Podcasts können nicht nur in professionellen Studios aufgenommen werden, sondern auch zu Hause vorm Mikrofon - ohne hohe Produktionskosten (Symbolbild). Foto: imago images/Westend61

Spotify, Apple, Podimo - das Angebot an Abo-Podcasts wird größer. Aber weshalb könnte es sich bei der riesigen Auswahl kostenloser Podcasts überhaupt lohnen, für einige zu bezahlen?

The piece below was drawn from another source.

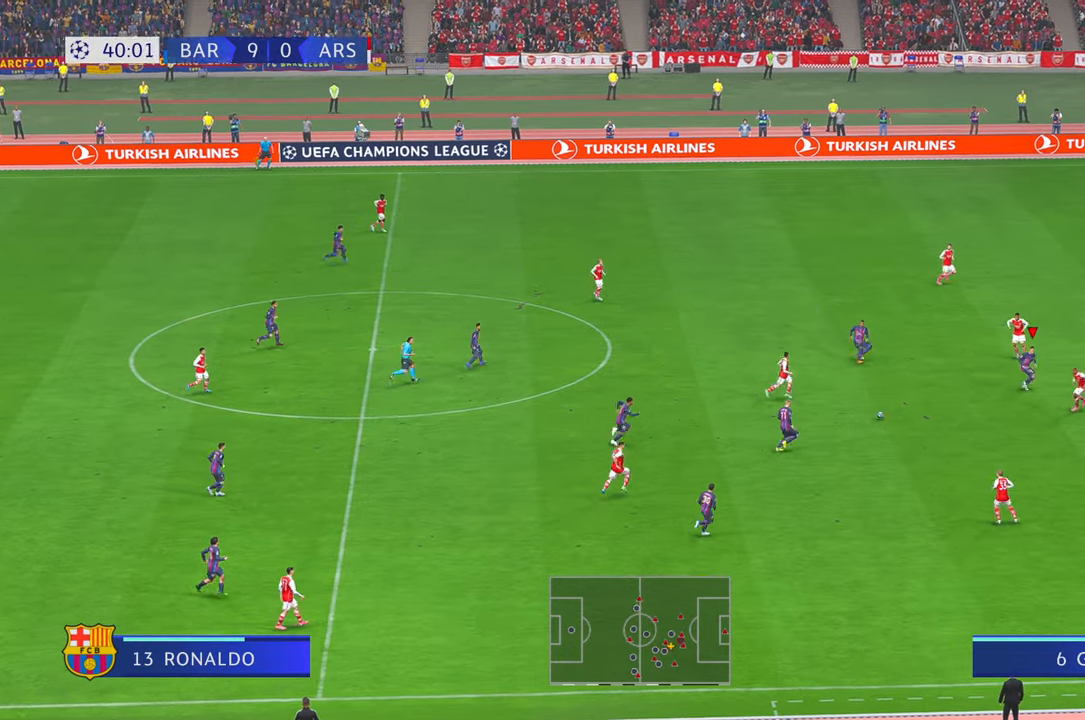
{"dt_ms": 500, "buttons": [], "left_stick": "down", "right_stick": "center", "events": [[350, "left_stick", "down-right"], [416, "left_stick", "down"]]}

Berlin/Stuttgart - Im April stellten Apple und Spotify neue Bezahlmodelle für Podcasts vor: Auf beiden Plattformen soll es zukünftig Formate geben, die nur noch gegen Entgelt verfügbar sind. Bisher gab es alle Audiosendungen in den Apps kostenlos zu hören - von aktuellen Nachrichten über Unterhaltungsformate bis hin zu einfachen Gesprächen unter Freunden, die ins Netz gestellt werden. Der Podcast ist ein Trendmedium. Manch einem mag sich gar der Eindruck aufdrängen, jede halbwegs prominente Person hätte inzwischen einen - oder sei zumindest regelmäßig bei welchen zu Gast. Was also bringt diese Firmen auf die Idee, bei der großen Auswahl wären Menschen bereit, für noch mehr Podcasts auch noch Geld zu bezahlen?